Since the listing below shows pictures, leave them out and write out exactly the lines from the line with "middle tip: (1180, 934)" to the line with "pinky mcp: (469, 415)", both included, and no others.

--

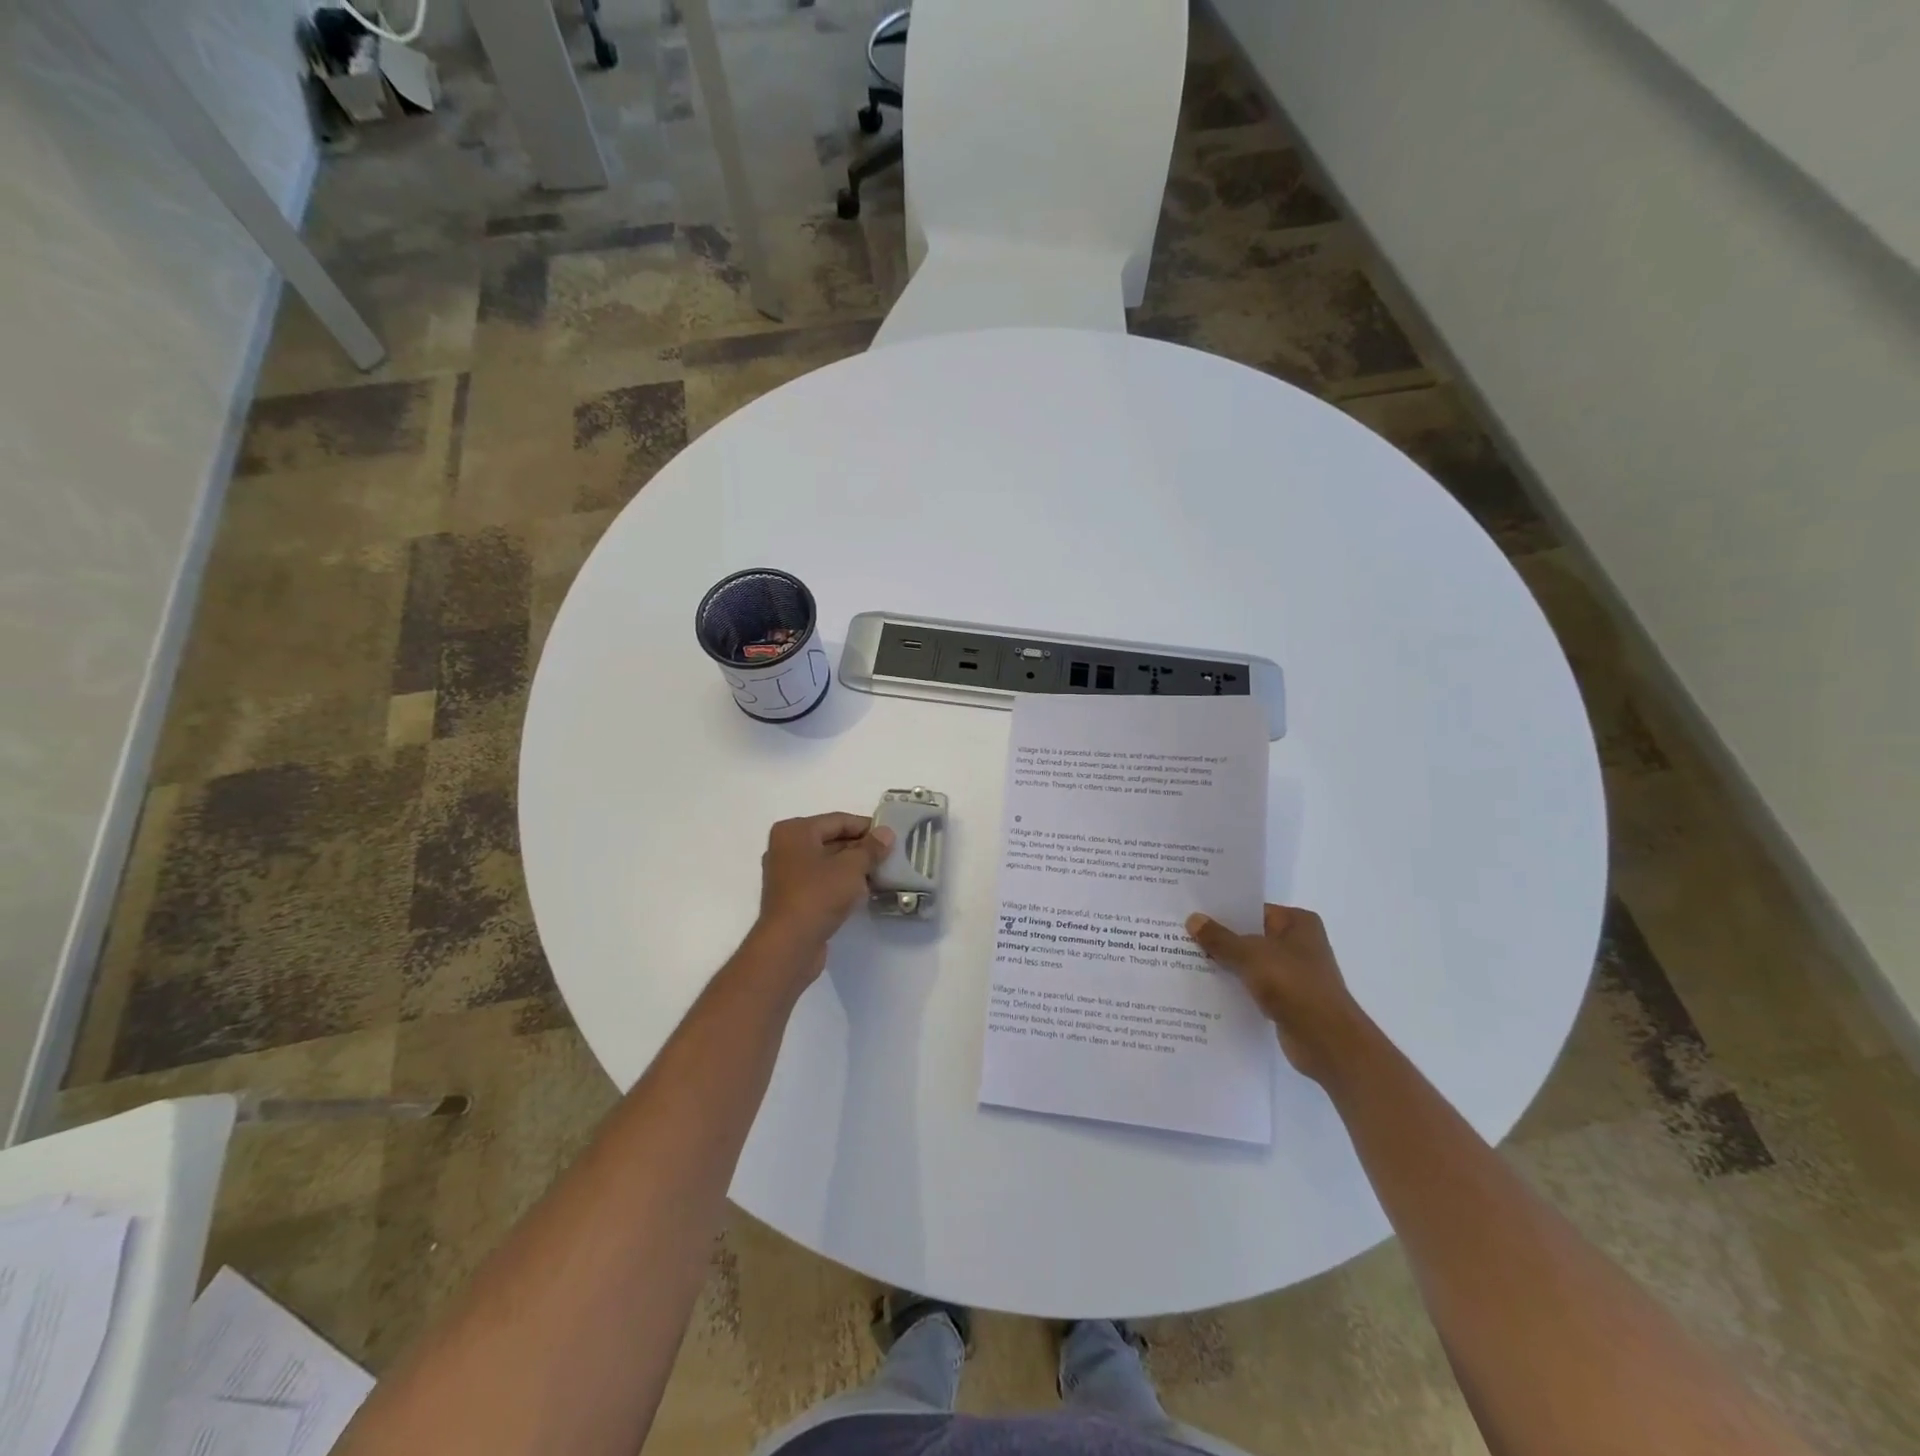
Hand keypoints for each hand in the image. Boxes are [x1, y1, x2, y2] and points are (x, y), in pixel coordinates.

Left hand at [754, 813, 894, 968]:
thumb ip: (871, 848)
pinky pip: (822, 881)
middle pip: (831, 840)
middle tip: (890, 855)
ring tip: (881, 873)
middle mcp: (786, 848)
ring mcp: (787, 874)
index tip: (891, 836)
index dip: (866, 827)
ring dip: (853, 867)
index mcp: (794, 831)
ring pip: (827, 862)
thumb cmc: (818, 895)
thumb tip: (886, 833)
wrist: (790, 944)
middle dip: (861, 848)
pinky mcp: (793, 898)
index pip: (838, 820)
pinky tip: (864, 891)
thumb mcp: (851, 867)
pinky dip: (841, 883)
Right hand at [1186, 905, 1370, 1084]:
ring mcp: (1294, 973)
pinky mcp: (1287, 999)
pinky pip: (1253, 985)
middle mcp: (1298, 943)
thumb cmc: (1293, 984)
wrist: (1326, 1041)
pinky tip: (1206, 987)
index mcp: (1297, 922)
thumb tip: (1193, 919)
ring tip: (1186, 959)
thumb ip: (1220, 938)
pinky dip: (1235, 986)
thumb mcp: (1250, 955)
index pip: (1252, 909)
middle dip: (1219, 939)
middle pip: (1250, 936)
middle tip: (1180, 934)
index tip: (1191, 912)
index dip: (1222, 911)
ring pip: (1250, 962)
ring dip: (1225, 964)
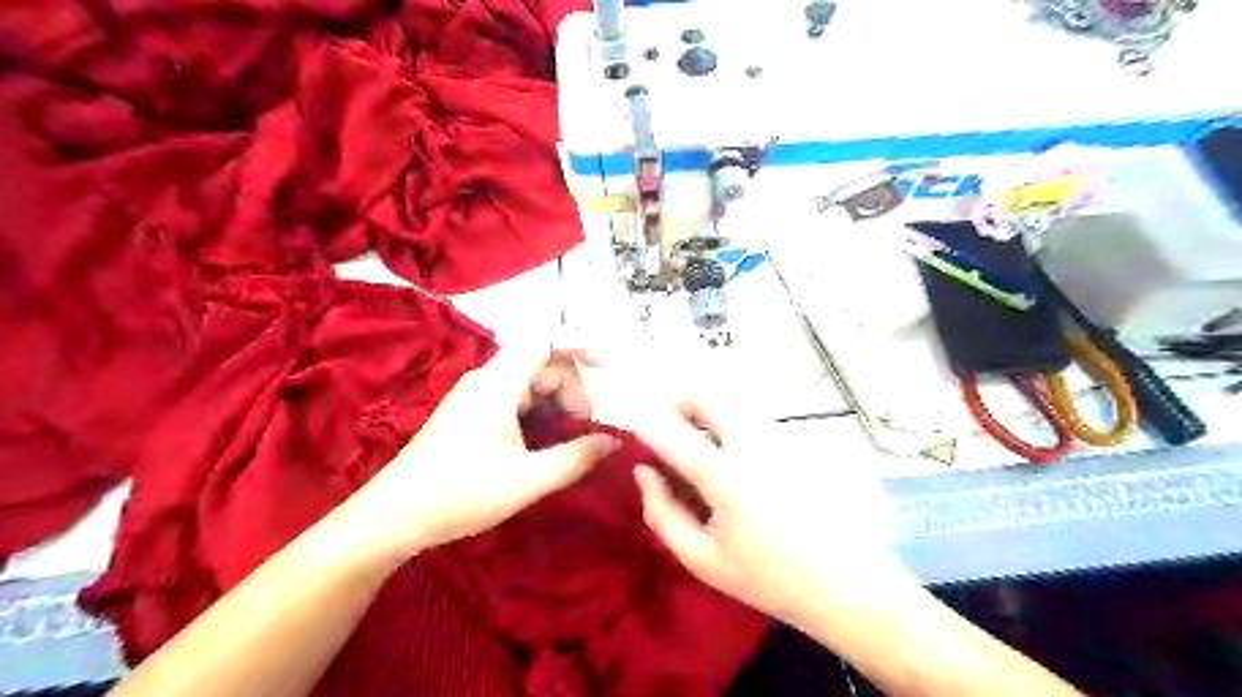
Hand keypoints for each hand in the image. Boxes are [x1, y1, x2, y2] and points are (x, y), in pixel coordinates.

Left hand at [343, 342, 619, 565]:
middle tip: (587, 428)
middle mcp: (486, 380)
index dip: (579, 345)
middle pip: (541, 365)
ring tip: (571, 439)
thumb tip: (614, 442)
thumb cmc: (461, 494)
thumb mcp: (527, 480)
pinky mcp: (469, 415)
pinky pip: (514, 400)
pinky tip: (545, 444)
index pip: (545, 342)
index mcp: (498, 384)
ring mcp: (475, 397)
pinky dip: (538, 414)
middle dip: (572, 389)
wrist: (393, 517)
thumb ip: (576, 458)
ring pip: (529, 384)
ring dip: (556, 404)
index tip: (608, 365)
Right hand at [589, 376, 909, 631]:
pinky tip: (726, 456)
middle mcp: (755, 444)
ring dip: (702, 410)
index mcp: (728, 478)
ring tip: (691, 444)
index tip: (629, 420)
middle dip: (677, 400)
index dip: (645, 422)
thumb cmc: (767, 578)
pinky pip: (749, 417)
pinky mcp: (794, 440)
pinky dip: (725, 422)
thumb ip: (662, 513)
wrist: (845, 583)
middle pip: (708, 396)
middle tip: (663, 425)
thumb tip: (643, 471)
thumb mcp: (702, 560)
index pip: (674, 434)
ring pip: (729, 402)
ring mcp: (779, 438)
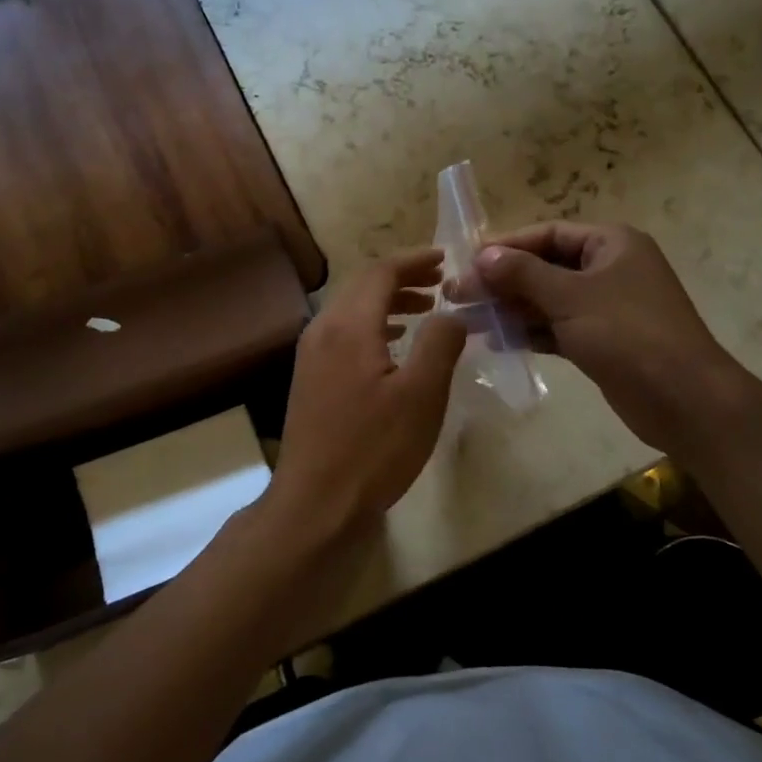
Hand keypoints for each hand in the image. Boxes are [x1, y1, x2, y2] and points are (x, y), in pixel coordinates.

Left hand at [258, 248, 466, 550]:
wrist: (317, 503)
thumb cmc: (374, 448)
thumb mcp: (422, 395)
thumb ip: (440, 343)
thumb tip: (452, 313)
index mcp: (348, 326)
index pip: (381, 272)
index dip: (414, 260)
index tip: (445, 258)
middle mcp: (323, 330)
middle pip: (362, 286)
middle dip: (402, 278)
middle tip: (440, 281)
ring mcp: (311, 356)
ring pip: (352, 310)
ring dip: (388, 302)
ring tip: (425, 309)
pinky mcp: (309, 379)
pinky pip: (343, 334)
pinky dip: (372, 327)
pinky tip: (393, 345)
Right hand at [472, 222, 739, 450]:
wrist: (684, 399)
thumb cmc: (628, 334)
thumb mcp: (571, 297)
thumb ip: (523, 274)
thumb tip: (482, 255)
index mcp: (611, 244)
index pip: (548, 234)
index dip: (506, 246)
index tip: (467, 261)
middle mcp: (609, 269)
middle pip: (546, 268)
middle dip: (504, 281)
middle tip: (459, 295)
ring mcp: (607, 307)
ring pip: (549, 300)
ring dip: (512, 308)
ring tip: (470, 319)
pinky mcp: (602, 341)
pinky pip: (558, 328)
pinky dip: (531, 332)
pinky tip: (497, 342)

--

* **ANSWER**:
middle tip: (1180, 934)
index tip: (1191, 912)
index dip: (1222, 911)
ring pip: (1250, 962)
ring dip: (1225, 964)
Hand keypoints for each hand in the image. Boxes are [x1, y1, x2, y2] and points are (x, y), in pixel coordinates.

Left hand at [343, 342, 619, 565]:
middle tip: (587, 428)
middle mcp: (486, 380)
index dip: (579, 345)
middle pip: (541, 365)
ring tip: (571, 439)
thumb tip: (614, 442)
thumb cmc: (461, 494)
thumb mcp: (527, 480)
pinky mcp: (469, 415)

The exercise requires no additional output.